PerioXrays: Advances in Dental Radiograph Analysis
- PerioXrays is a domain where dental radiographs are reinterpreted as structured data, enabling quantitative analysis of periodontal and periapical diseases.
- It spans periapical and panoramic modalities to support tasks such as lesion detection, retrieval, segmentation, and 3D reconstruction of oral structures.
- Advanced annotation strategies and hybrid computational methods yield robust metrics for disease staging and bone-loss analysis, enhancing clinical decision support.
PerioXrays denotes a family of dental radiographic uses centered on periodontal, periapical, and apical disease analysis. In recent literature, the term is used in more than one sense: it can refer to periodontal/periapical radiographs used for multimodal retrieval in Dental CLAIRES (Kabir et al., 2023), and it can also name a large-scale panoramic benchmark for apical periodontitis detection introduced alongside PerioDet (Fang et al., 25 Jul 2025). More broadly, the same research space includes tooth-wise periodontitis stage grading from periapical radiographs (Kabir et al., 2021), automated alveolar bone-loss severity and pattern analysis from intraoral periapical radiographs (Wimalasiri et al., 25 Jun 2025), keypoint-based periodontal bone-loss analysis (Banks et al., 5 Mar 2025), and large-scale periapical-radiograph segmentation resources such as PRAD-10K (Zhou et al., 10 Apr 2025). Taken together, these works define PerioXrays as an emerging technical domain in which dental X-rays are treated not merely as visual records, but as structured computational objects for retrieval, segmentation, geometric measurement, detection, and clinical decision support.
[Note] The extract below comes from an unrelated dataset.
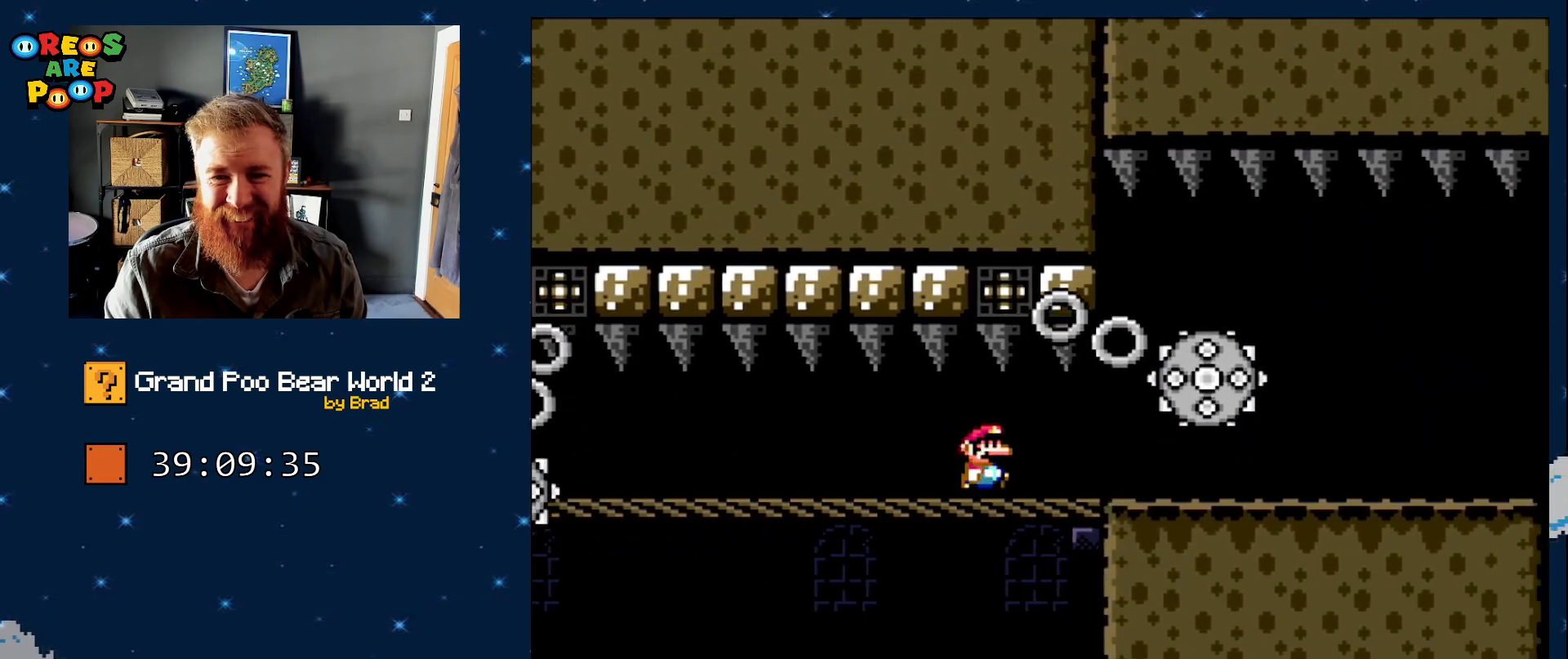
{"dt_ms": 500, "buttons": ["X", "DPAD_RIGHT"], "events": [[67, "X", "up"], [317, "X", "down"]]}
1. Semantic scope and imaging modalities
In the periodontal and endodontic literature represented here, PerioXrays spans both periapical radiographs and panoramic radiographs, with different tasks attached to each modality. Periapical radiographs are repeatedly treated as central for local disease analysis: Dental CLAIRES states that periapical radiographs are a “gold standard” for diagnosing periodontitis because they capture detailed anatomical structure and bony defects and are available in almost all dental clinics (Kabir et al., 2023). PRAD-10K similarly describes periapical radiographs as the most extensively utilized imaging modality in endodontics and periodontics because they capture detailed local lesions at low cost (Zhou et al., 10 Apr 2025). Intraoral periapical radiographs are also the exclusive modality in the DenPAR study for automated alveolar bone-loss severity and pattern analysis (Wimalasiri et al., 25 Jun 2025), and in the YOLOv8-pose keypoint pipeline for periodontal bone-loss analysis (Banks et al., 5 Mar 2025).
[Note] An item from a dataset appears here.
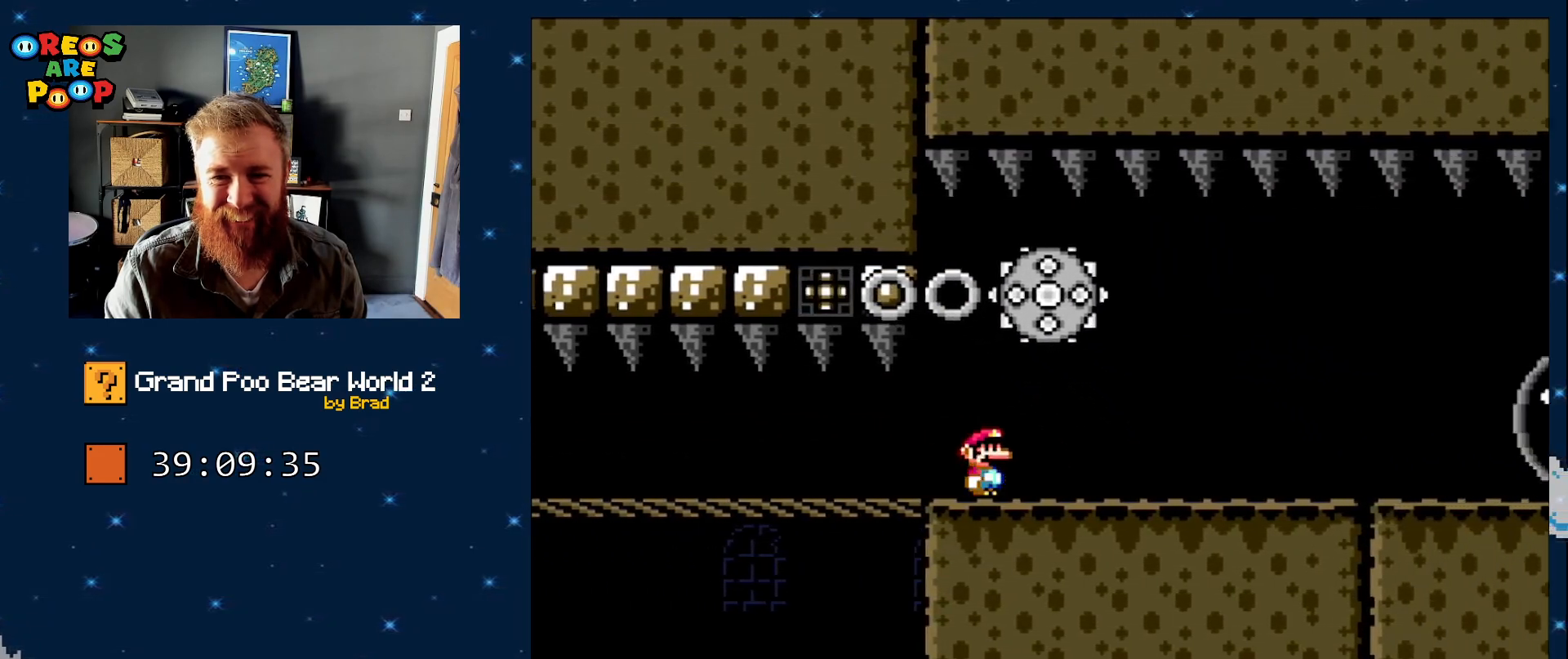
{"dt_ms": 500, "buttons": ["X", "DPAD_RIGHT"], "events": [[133, "A", "down"], [383, "A", "up"]]}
Panoramic radiographs occupy a complementary role. In PerioDet, PerioXrays is the panoramic benchmark dataset itself, comprising annotated orthopantomograms for apical periodontitis detection (Fang et al., 25 Jul 2025). Panoramic images are also the input modality for several 2D-to-3D reconstruction studies, including 3DPX and PX2Tooth, which aim to recover 3D oral structure from a single panoramic X-ray (Li et al., 2024, Ma et al., 2024). This suggests that, within current usage, PerioXrays is not a single imaging protocol but a modality-specific research program spanning local periapical diagnosis, panoramic lesion detection, and even CT-like or point-cloud reconstruction from 2D radiographs.
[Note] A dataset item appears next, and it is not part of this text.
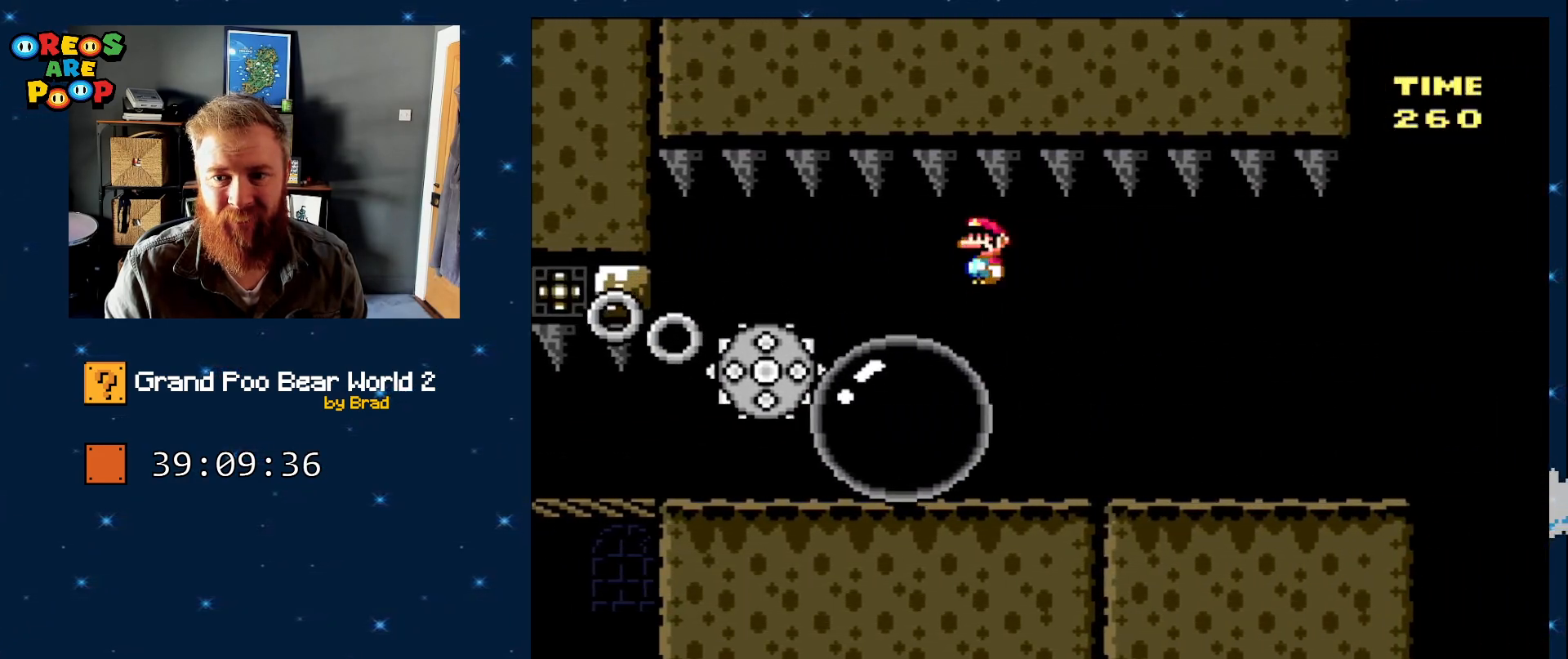
{"dt_ms": 500, "buttons": ["X", "DPAD_RIGHT"], "events": [[167, "X", "up"], [167, "Y", "down"], [417, "Y", "up"], [467, "X", "down"]]}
The scope is broader than conventional periodontal staging alone. Some works focus on radiographic bone loss and periodontitis staging (Kabir et al., 2021, Wimalasiri et al., 25 Jun 2025), some on apical periodontitis (Fang et al., 25 Jul 2025, Misra et al., 2018), some on semantic retrieval over periodontal descriptions (Kabir et al., 2023), and some on multi-class segmentation of teeth, bone, pulp, restorations, implants, and apical lesions (Zhou et al., 10 Apr 2025, Mashayekhi et al., 2023). A specialized extension appears in multi-energy X-ray projection imaging of metal oxide particles inside gingival tissue, where the target is foreign-body gingivitis and related peri-implant disease rather than tooth or bone segmentation in routine radiographs (Cortez et al., 2023).
2. Data resources and annotation regimes
Recent PerioXrays research is distinguished by a shift from small, manually curated collections toward larger benchmark datasets with more explicit annotation protocols. The resources below illustrate the main dataset regimes currently represented in the literature.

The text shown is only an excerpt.